|Getting to the point is sometimes the hardest part|
500 miles one-way. Two mountain passes to cross. Two round trips in two weeks. One with human co-pilot, one with only dog as co-pilot. Mix in some dreadful night-driving dodging deer and elk. Borderline crazy. Chukar crazy.
My L-town in central Montana is regarded and regurgitated by outdoor media as an upland bird hunting mecca. With sage grouse, sharptail, Huns, pheasants, blue grouse and ruffs all within an hour of town, there is a lot to like. However, the amount of access may not justify the hunting pressure or the notoriety. To prove my point, I have only hunted two half-days locally, spread out amongst 25+ days afield. And the biggest drawback to Fergus County, Montana? There aren’t any chukars.

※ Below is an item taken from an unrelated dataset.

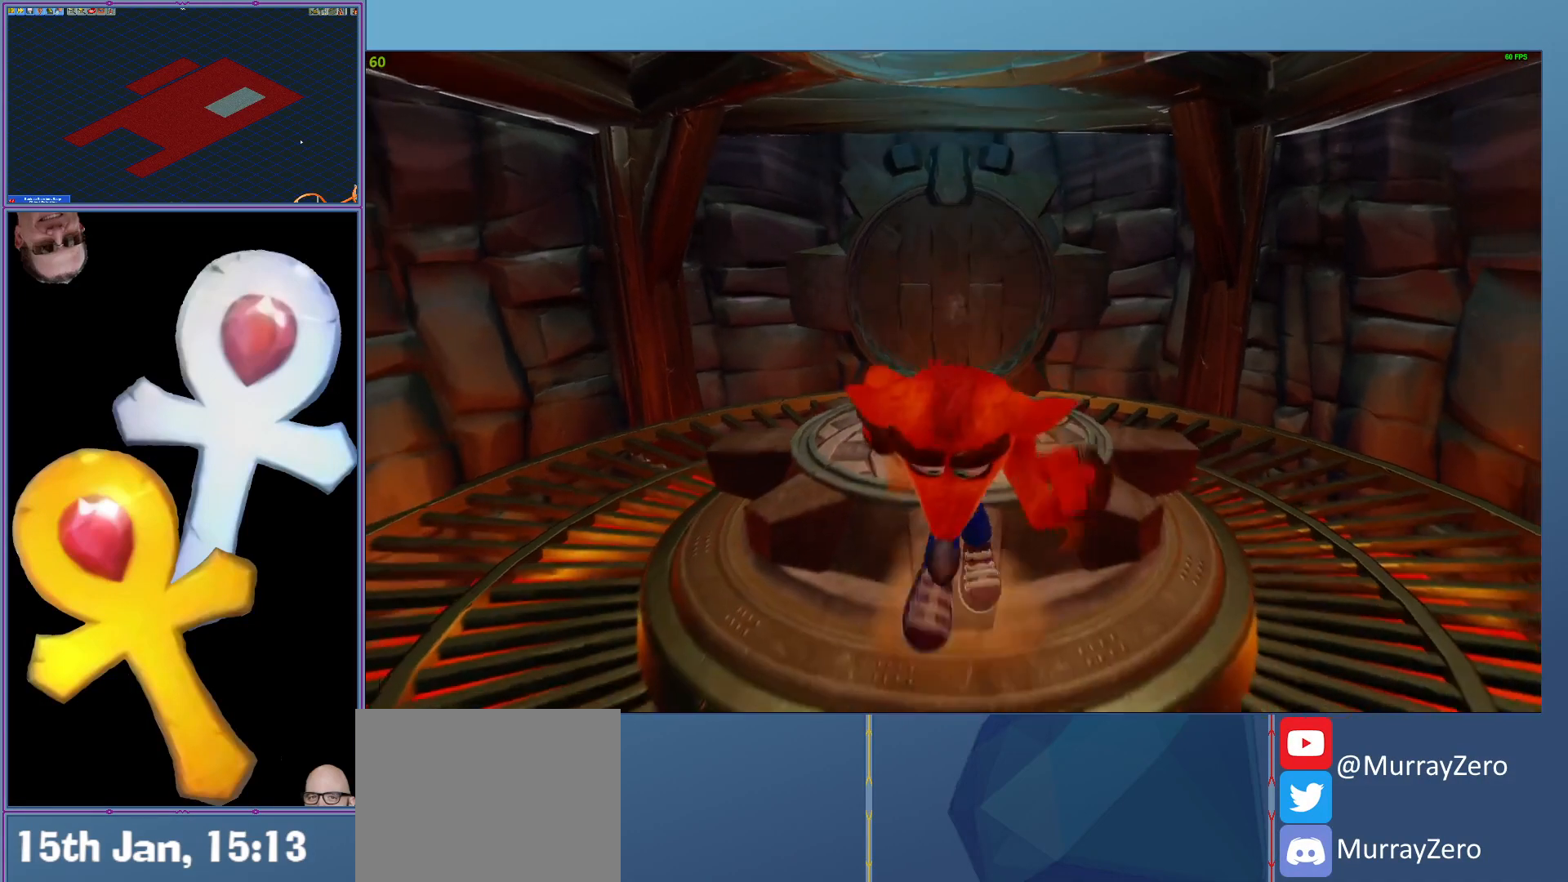
{"buttons": ["L2"], "left_stick": "up", "events": [[180, "left_stick", "center"], [320, "left_stick", "up"]]}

I first shot wild chukars south of Billings, MT in marginal habitat about 15 years and three setters ago, on my third attempt. I opened my over-under after four birds bagged as I didn’t even know the limit. I assumed it was the same as Hungarians (eight), but wasn’t 100% sure. No regrets as I look back, knowing that a four-bird day is respectable anywhere. I mounted one of those first chukars, the catalyst for my current addiction.
|This bird was close to dropping off the edge of the world|
Fast-forward to 2019 and the challenge and pure sport of chasing these imported birds have not waned. So much of one’s success is determined by 1) your ambition level 2) quality of the dog work. 99.9% of the hunting occurs on public land so the barriers to access have been removed. For those hunters that are looking for adventure, great exercise, tremendous scenery, majestic dog work and tricky shotgunning, chukar hunting offers all of it.
Imagine your heart-pounding as you shift down into uphill gear, alternating your view from the ground to the dog to the ground and back to the dog. She looks birdy, hunting deliberately toward a rock outcropping near the top of the ridge. You question if you can pause a second to catch your breath, but you think better of it, wanting to stay with the dog as she approaches the crest. She does her part, locking up on strong scent, giving you time to try and find solid footing. Just as your eyesight clears the horizon, the covey rise explodes, giving you milliseconds to pick out a single target, two if you are fortunate. In good chukar country, this excitement is repeated throughout the day. Over the course of several hours, you will have taken a number of shots that didn’t connect, a few that do. You will have fallen a few times, hopefully with only minor damage to both your gun and you. Your evening is spent reliving the dog’s greatest hits, eating as many calories as you care to enjoy, hoping you can muster the energy to climb the hills again tomorrow. Somehow you always find that reserve tank to return. Even when those hills are 500 miles from home.